● **Assignment**
Continue the passage on types of dermatitis from its last sentence, disregarding the material that follows it.

● **Selected extract**
-- Opening Marker --

Seborrheic dermatitis is a chronic recurrent dermatitis, and it is probably the most common of all rashes in adults. The rash characteristically appears on the scalp, forehead, brows, ears, the folds that extend from the nose to the lips (nasolabial folds), middle of the chest, and middle of the back. It occurs in infants as cradle cap. Its course is distinguished by periods of improvement followed by flares.
With nummular eczema, round plaques of eczematous skin often appear on the lower legs. It often is seen in the elderly and seems to be associated with dry skin.
Lichen simplex chronicus is a localized, thickened area of skin caused by itching and rubbing. Although there is usually some inciting cause, the origin of the problem is entirely obscured by the eruption. Any of the eczematous eruptions can evolve into lichen simplex chronicus if rubbed long enough.
Stasis dermatitis usually occurs on the lower legs of patients who have sustained damage to the valves present in the large veins responsible for returning blood to the heart. These valves, along with muscular contractions of the leg muscles, help propel venous blood from the periphery to the lungs and heart. Damage to these valves causes a long column of blood to produce enough hydrostatic pressure on the wall of the vein so small leaks occur. The lower legs swell and brownish blood pigment is deposited in the skin from degradation of hemoglobin. A dermatitis often occurs, and skin ulcers are common.

-- Closing Marker --

● **Extracted records**

-- Opening Marker --

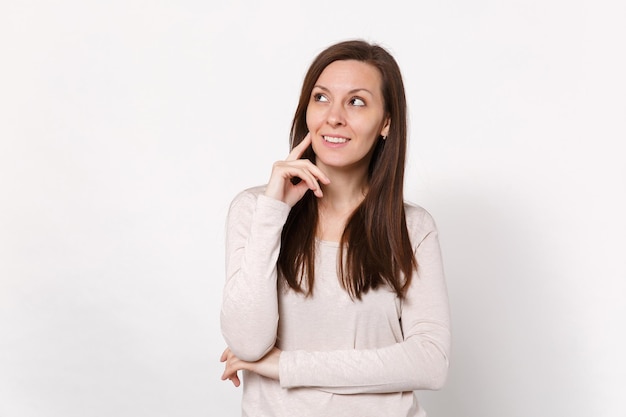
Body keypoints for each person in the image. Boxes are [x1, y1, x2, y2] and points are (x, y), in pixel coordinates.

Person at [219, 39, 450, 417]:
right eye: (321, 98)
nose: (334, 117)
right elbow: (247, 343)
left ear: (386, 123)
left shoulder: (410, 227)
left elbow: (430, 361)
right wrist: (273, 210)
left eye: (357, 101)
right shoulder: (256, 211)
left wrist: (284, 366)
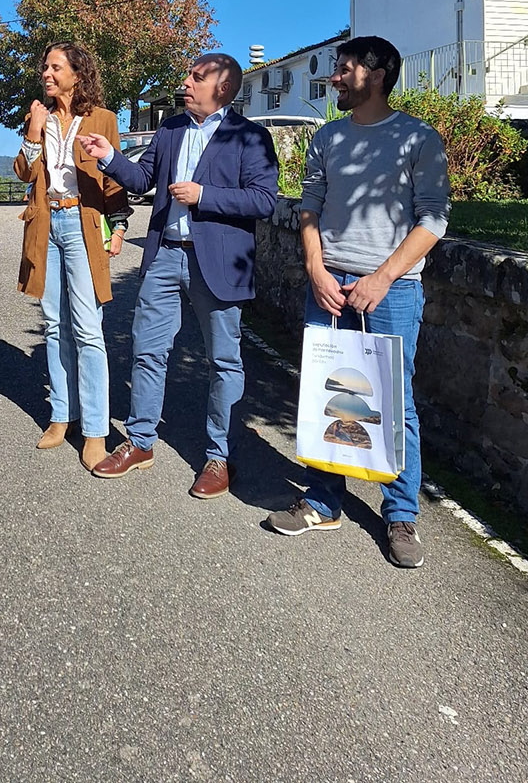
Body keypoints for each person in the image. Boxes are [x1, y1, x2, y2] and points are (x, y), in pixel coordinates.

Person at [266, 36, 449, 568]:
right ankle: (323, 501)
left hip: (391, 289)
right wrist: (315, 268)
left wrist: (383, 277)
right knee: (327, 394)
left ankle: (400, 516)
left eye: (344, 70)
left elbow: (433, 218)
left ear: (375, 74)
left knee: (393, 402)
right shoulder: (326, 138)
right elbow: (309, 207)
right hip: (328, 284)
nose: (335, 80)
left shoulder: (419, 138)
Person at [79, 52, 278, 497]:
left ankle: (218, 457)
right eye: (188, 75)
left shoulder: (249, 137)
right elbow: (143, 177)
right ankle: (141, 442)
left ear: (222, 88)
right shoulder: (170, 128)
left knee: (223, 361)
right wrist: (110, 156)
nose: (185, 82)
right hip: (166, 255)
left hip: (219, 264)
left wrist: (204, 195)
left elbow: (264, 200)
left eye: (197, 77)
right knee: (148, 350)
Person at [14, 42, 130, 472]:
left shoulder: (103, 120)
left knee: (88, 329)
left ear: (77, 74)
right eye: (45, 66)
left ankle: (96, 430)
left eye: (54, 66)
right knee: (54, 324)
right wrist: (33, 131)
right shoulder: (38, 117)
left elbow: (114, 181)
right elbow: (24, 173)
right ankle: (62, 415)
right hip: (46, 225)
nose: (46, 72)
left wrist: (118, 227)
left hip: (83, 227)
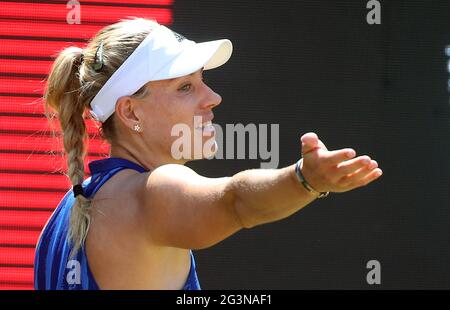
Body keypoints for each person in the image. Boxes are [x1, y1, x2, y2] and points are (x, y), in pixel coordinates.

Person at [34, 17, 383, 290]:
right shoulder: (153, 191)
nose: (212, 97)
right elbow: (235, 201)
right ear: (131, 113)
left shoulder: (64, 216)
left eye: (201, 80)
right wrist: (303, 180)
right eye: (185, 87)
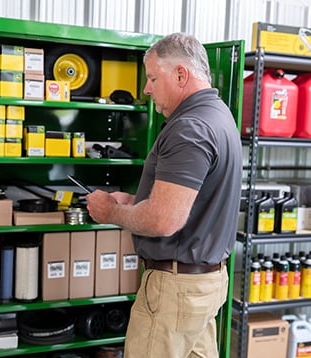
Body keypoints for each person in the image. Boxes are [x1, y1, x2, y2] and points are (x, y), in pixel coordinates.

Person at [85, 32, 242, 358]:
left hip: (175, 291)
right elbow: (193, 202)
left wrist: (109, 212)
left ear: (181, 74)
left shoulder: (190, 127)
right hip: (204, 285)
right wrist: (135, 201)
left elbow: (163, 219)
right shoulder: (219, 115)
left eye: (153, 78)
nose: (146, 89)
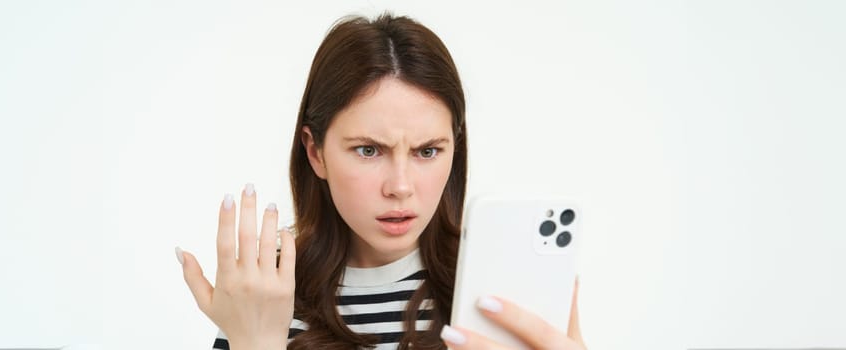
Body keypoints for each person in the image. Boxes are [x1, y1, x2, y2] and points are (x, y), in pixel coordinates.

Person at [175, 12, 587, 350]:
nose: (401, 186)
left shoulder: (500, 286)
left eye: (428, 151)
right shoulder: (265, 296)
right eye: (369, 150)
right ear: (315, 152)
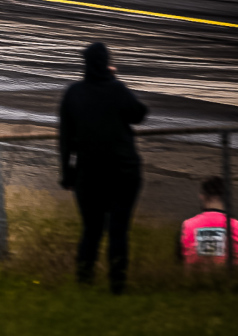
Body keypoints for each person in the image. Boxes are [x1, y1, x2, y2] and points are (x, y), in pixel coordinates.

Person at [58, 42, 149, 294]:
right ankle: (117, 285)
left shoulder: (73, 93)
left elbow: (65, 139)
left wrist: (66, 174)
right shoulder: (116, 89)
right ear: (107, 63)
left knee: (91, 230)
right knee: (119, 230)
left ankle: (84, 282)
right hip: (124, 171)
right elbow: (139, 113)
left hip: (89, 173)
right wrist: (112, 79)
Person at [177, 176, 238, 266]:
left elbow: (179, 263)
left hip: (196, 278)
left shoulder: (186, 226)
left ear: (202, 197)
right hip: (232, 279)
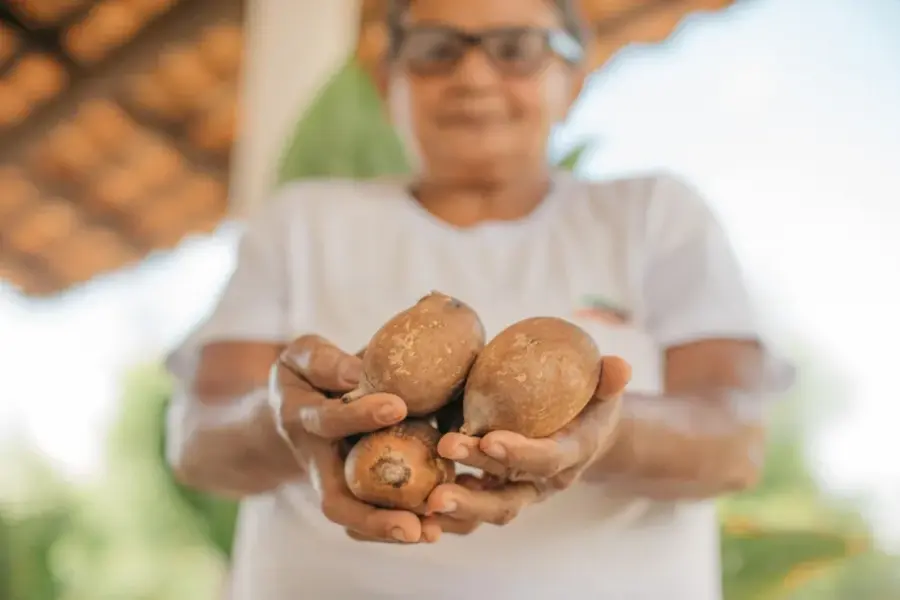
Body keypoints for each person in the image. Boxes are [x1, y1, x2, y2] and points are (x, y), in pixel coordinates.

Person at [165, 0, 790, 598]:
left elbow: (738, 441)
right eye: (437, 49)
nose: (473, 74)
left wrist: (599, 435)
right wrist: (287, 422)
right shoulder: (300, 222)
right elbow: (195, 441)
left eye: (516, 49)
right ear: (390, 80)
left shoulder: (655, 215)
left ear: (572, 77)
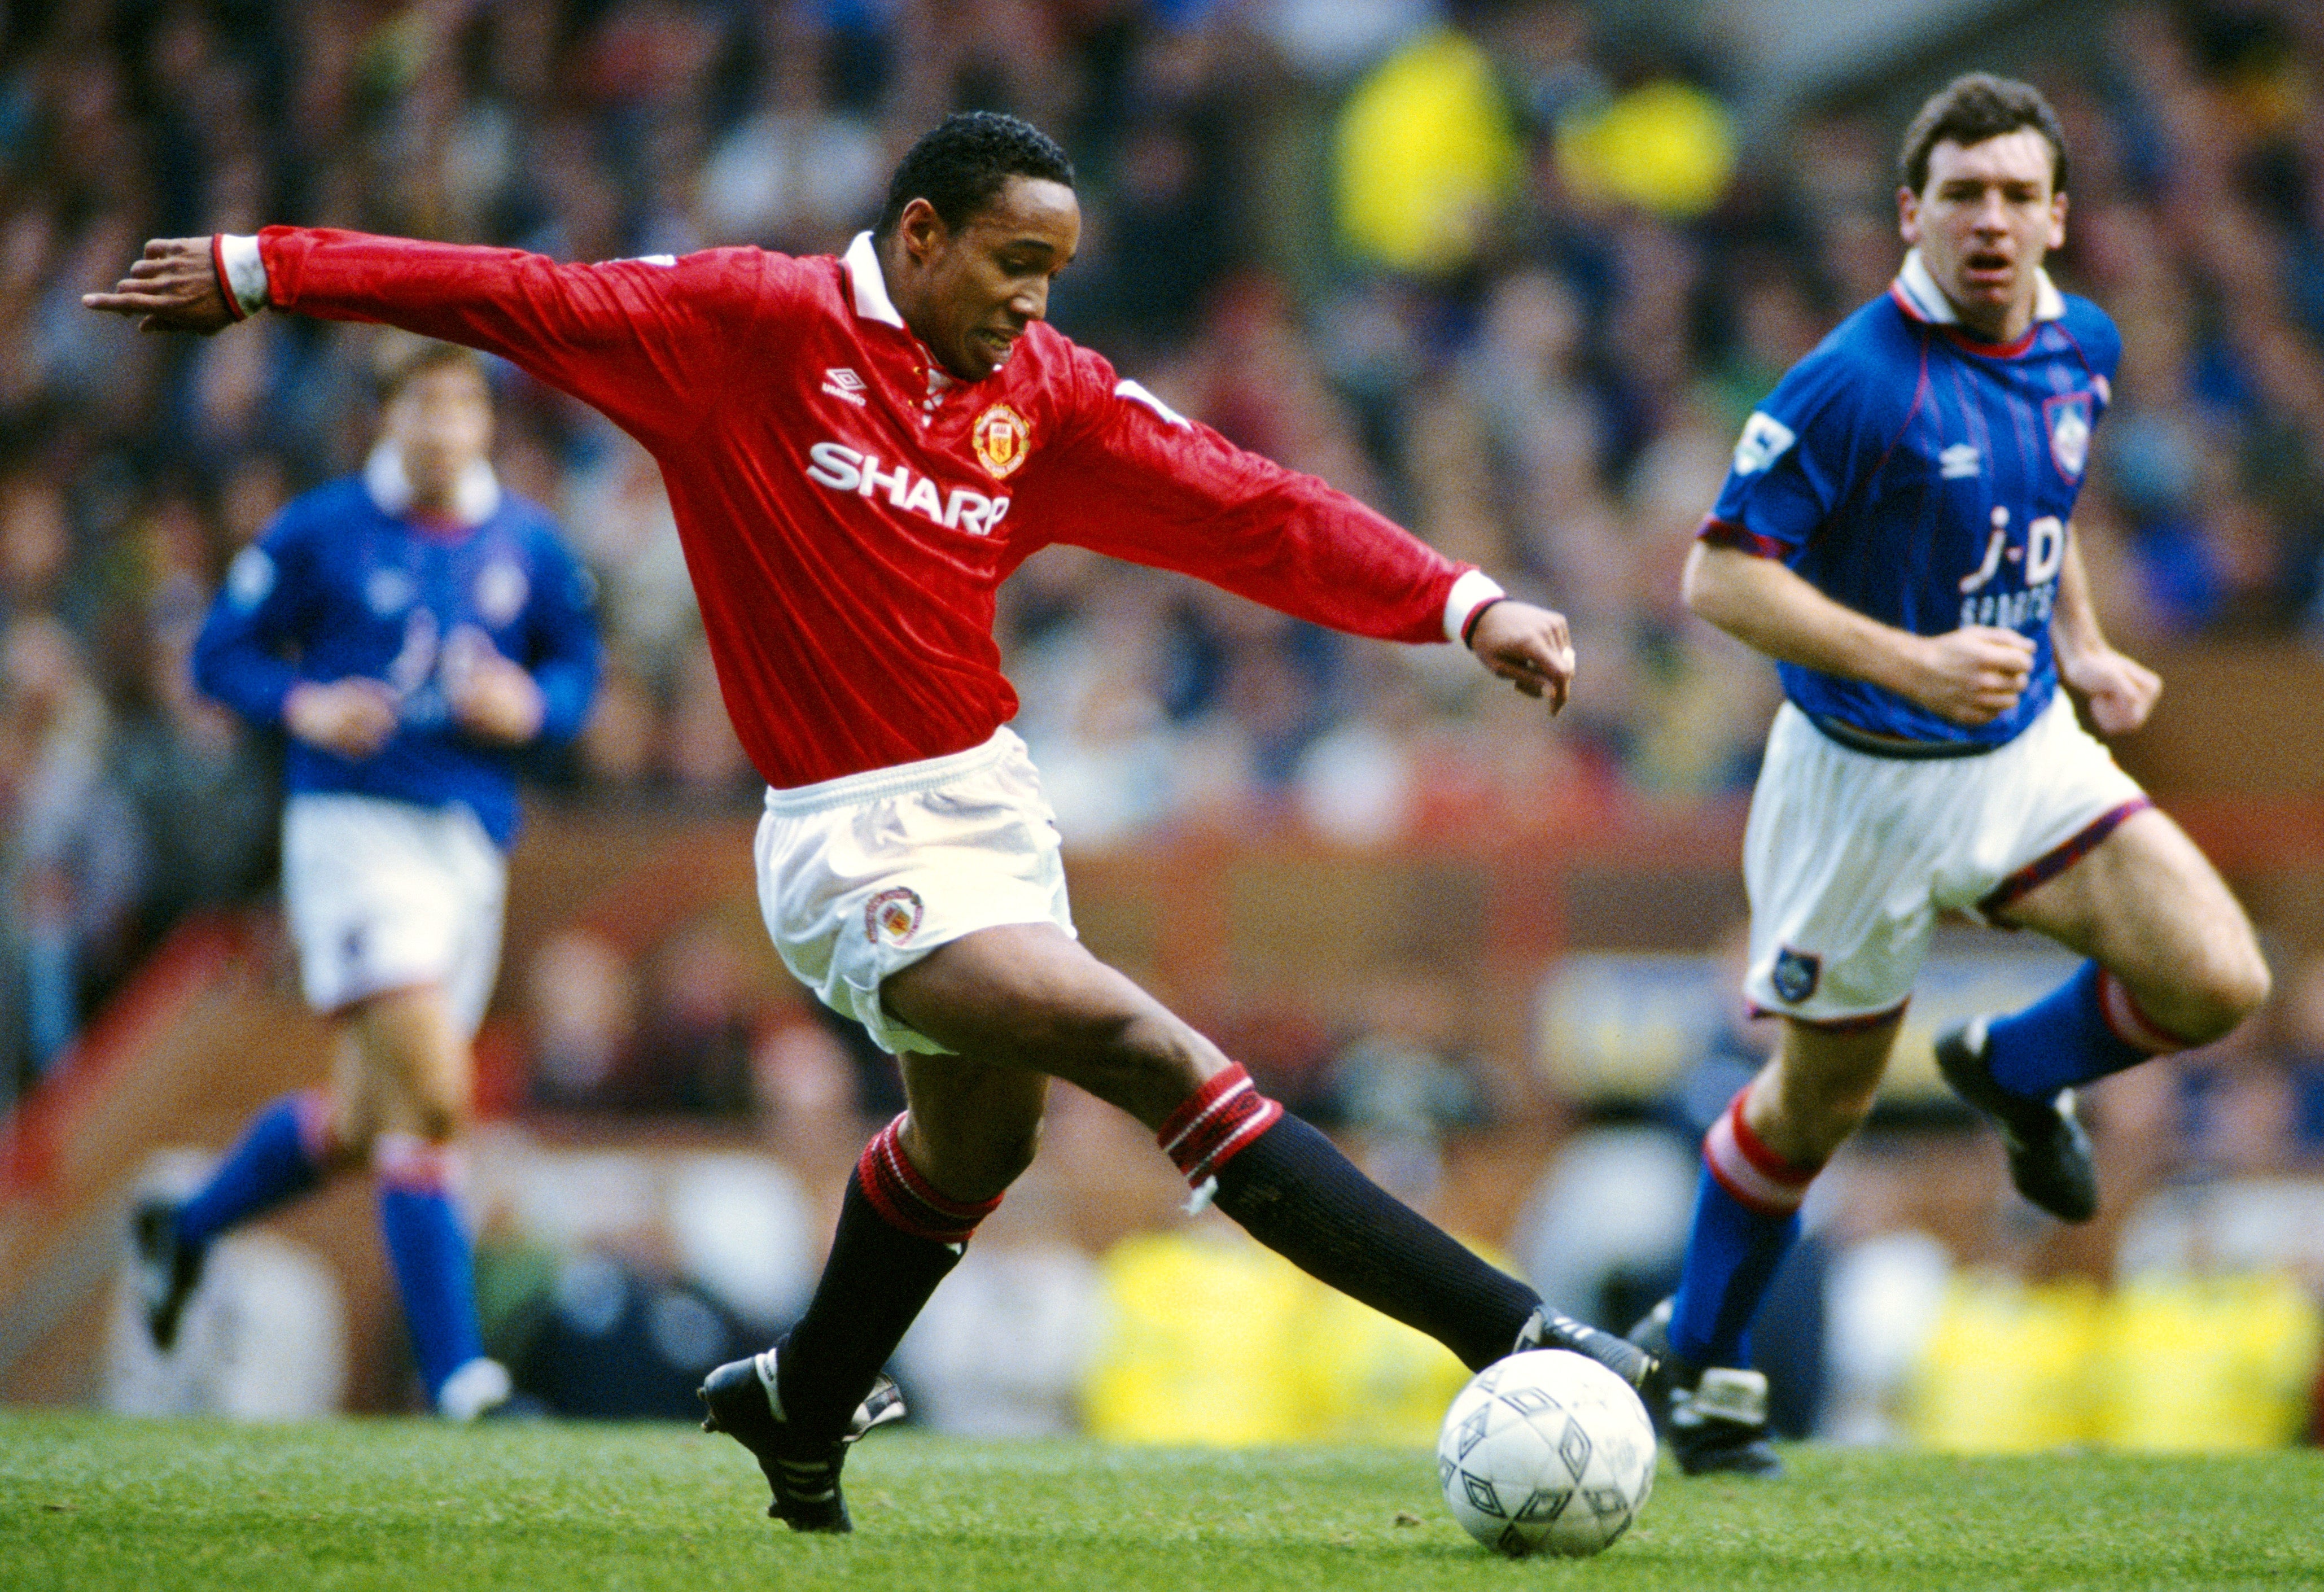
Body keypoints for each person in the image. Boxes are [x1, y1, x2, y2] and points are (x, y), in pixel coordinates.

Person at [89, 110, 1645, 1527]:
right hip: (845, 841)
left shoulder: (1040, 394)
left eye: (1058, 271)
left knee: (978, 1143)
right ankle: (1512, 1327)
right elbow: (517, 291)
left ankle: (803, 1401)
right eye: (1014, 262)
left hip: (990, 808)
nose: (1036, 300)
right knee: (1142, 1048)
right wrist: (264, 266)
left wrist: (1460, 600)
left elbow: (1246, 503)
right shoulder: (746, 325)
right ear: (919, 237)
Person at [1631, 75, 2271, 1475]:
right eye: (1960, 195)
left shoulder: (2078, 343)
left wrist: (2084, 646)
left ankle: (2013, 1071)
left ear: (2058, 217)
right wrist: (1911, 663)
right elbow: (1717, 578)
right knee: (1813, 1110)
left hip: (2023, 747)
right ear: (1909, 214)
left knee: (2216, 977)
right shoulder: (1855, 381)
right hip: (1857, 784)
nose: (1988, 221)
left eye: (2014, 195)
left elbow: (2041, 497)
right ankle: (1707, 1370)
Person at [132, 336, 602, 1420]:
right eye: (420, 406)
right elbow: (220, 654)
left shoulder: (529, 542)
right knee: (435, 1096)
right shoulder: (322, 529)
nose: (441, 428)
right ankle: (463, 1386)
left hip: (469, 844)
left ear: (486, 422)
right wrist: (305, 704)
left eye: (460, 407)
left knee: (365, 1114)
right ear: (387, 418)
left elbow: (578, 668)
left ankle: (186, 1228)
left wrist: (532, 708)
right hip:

-- Closing Marker --

● **Expected answer**
Dyshidrotic eczema (pompholyx) is a common but poorly understood condition in which very itchy small blisters occur on the lateral surface of the fingers, toes, hands, and feet. Many patients note exacerbations during periods of high stress (for example, finals week).
In order to make an accurate diagnosis of eczema, it is important for your physician to take a complete history and examine all of the areas of skin that are affected. Occasionally, certain laboratory tests can be helpful in distinguishing various types of eczema. A pathologist may need to examine skin scrapings and even a small piece of biopsied skin.
Once the diagnosis of atopic eczema is established, there are certain well-established approaches to treating this condition. One of the most important is to keep the skin well moisturized. There are many inexpensive approaches to maintaining the moisture content of the skin. Once the skin is wet, a thin layer of a cream or ointment is applied to prevent the moisture from evaporating. Judicious use of such substances (emollients) can be very effective in limiting flares of atopic eczema.
Corticosteroid creams are very effective at controlling the inflammatory component of atopic eczema. The thickened, itchy, weepy lesions respond well to the applications of such creams. In addition, oral antihistamines are effective in suppressing the itching sensation as well as acting as a sleep aid during flares.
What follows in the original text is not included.